Solving the worker shortage with overseas recruits

Care provider Concept Care goes to extra lengths to help new employees to immigrate to Australia and start a new life. Disability care workers recruited from India, Nepal, the Philippines, Nigeria and Tonga have been sponsored and assisted with visa requirements, travel, accommodation and other support to smooth the way into a new career in Australia, the company says. Concept Care helps migrating recruits to set up bank accounts and obtain driver’s licences, and it says it even offers interest-free loans to new international employees. Recruitment can lead to residency in Australia and, eventually, Australian citizenship.

Concept Care general manager Dean Jones says a shortage of skilled and suitable disability dare workers in Australia drove the company to recruit overseas, and currently just under 30 per cent of the company’s 200 or so care worker employees are international recruits. International recruitment is ongoing.

“It’s a big investment financially to bring in people from overseas,” Jones says. “We need to make sure they’re the right people, who will give the best care and support to our clients.”

Qualifications and experience in disability care are not necessarily required, he adds, noting Concept Care offers a range of more than 200 online courses – some of them mandatory. “We like to see what experience they have and if they can share new skills,” he says. “We employ on attitude, care factor and if they want really want to make a difference.”

Targeted training

Based in Sydney, Concept Care is a registered NDIS provider catering for about 250 individual clients, both adults and children, with a range of disabilities, including motor neurone disease, multiple sclerosis, ADHD, autism and stroke, along with a handful of aged care clients.

“We arrange individual training for our teams based on the clients’ needs,” Jones says. “It is often conducted by behavioural specialists, occupational therapists and a number of other allied health professionals.”

Founder Nikhi Gopinathan launched the Concept Care agency in 2019 and it took six months to sign up the first client. “It hasn’t stopped from there,” Jones adds. “She gets immense satisfaction from helping people and making a difference in people’s lives.”

Gopinathan has had the same telephone number for 20 years, “since I’ve known her”, Jones says, and every client and every staff member has her number, and they are all welcome to ring her at any time, 24 hours a day. “And it does happen,” he adds. “That’s the drive and passion that she expects from us. Her standards are exceptionally high.”

As founder and director, Gopinathan wants to be a part of every single recruitment interview, Jones says. “So our recruitment people do the interviews and Nikhi will always talk to them for 10 or 15 minutes afterwards”.

Concept Care has a policy of only accepting clients the company’s staff support workers can care for in a comprehensive way. “From a business point of view, we should take every single client, but we don’t,” Jones says. “If we don’t feel we have the capacity to look after that person the way they deserve, we will not take them on as a client.”

Disability support can be physically exhausting and emotionally taxing. Concept Care has an attrition rate of nearly 19 per cent per year for local hires, but the rate for international hires is far lower at just under 3 per cent. Only one care worker recruited abroad has so far been unable to continue working, Jones says.

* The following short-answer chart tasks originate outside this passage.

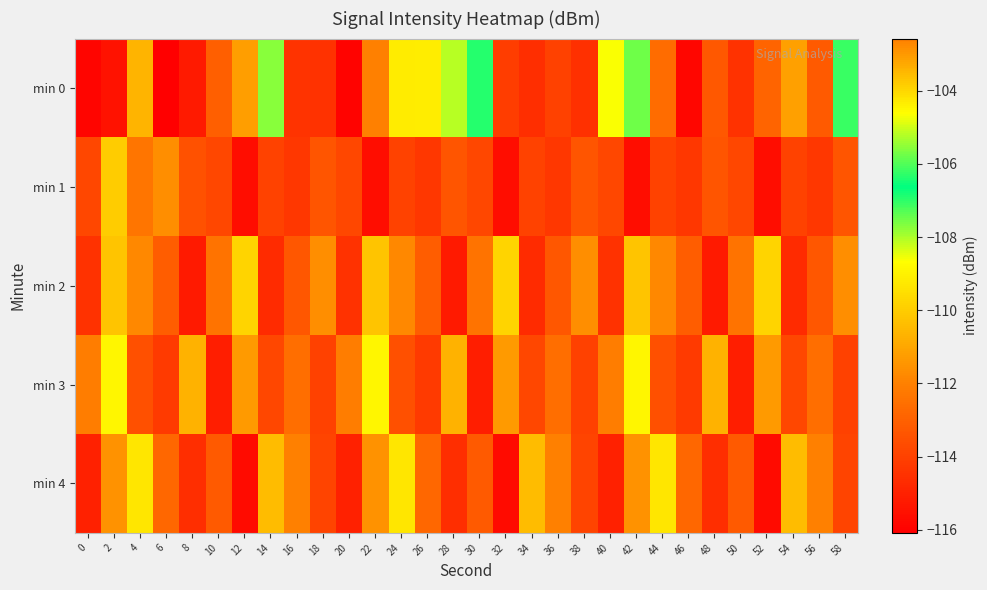

Reading left to right, transcribe all the data shown in this chart.

min 0: 0=-115.9	2=-115.5	4=-110.6	6=-116.1	8=-115.2	10=-113.1	12=-111.2	14=-107.7	16=-114.4	18=-114.5	20=-116.0	22=-102.6	24=-109.1	26=-104.3	28=-105.2	30=-106.3	32=-114.1	34=-114.6	36=-114.0	38=-114.5	40=-104.7	42=-107.5	44=-112.6	46=-115.8	48=-113.3	50=-114.5	52=-112.9	54=-111.1	56=-113.2	58=-107.1
min 1: 0=-113.8	2=-110.0	4=-112.3	6=-111.6	8=-113.5	10=-113.8	12=-115.7	14=-113.9	16=-114.3	18=-113.4	20=-113.8	22=-115.7	24=-113.9	26=-114.3	28=-113.4	30=-113.8	32=-115.7	34=-113.9	36=-114.3	38=-113.4	40=-113.8	42=-115.7	44=-113.9	46=-114.3	48=-113.4	50=-113.8	52=-115.7	54=-113.9	56=-114.3	58=-113.4
min 2: 0=-114.5	2=-110.2	4=-111.8	6=-113.1	8=-115.2	10=-112.4	12=-109.8	14=-114.7	16=-113.3	18=-111.6	20=-114.5	22=-110.2	24=-111.8	26=-113.1	28=-115.2	30=-112.4	32=-109.8	34=-114.7	36=-113.3	38=-111.6	40=-114.5	42=-110.2	44=-111.8	46=-113.1	48=-115.2	50=-112.4	52=-109.8	54=-114.7	56=-113.3	58=-111.6
min 3: 0=-112.1	2=-108.9	4=-113.5	6=-114.2	8=-110.7	10=-115.1	12=-111.3	14=-113.8	16=-112.6	18=-114.0	20=-112.1	22=-108.9	24=-113.5	26=-114.2	28=-110.7	30=-115.1	32=-111.3	34=-113.8	36=-112.6	38=-114.0	40=-112.1	42=-108.9	44=-113.5	46=-114.2	48=-110.7	50=-115.1	52=-111.3	54=-113.8	56=-112.6	58=-114.0
min 4: 0=-115.0	2=-111.5	4=-109.3	6=-112.8	8=-114.6	10=-113.2	12=-115.7	14=-110.4	16=-112.0	18=-113.9	20=-115.0	22=-111.5	24=-109.3	26=-112.8	28=-114.6	30=-113.2	32=-115.7	34=-110.4	36=-112.0	38=-113.9	40=-115.0	42=-111.5	44=-109.3	46=-112.8	48=-114.6	50=-113.2	52=-115.7	54=-110.4	56=-112.0	58=-113.9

As well as frequent feedback surveys, Concept Care is currently conducting performance reviews of all staff, he adds. Every staff member has been sent a confidential survey including queries on employment satisfaction and how the company as a whole and the management team can provide better and more comprehensive support.

“As cliched as it sounds, we genuinely do have an open-door policy and we encourage any staff member to reach out and offer feedback or bring any concerns to whoever they feel comfortable speaking with,” Jones says, “or even send their concerns anonymously if they choose.”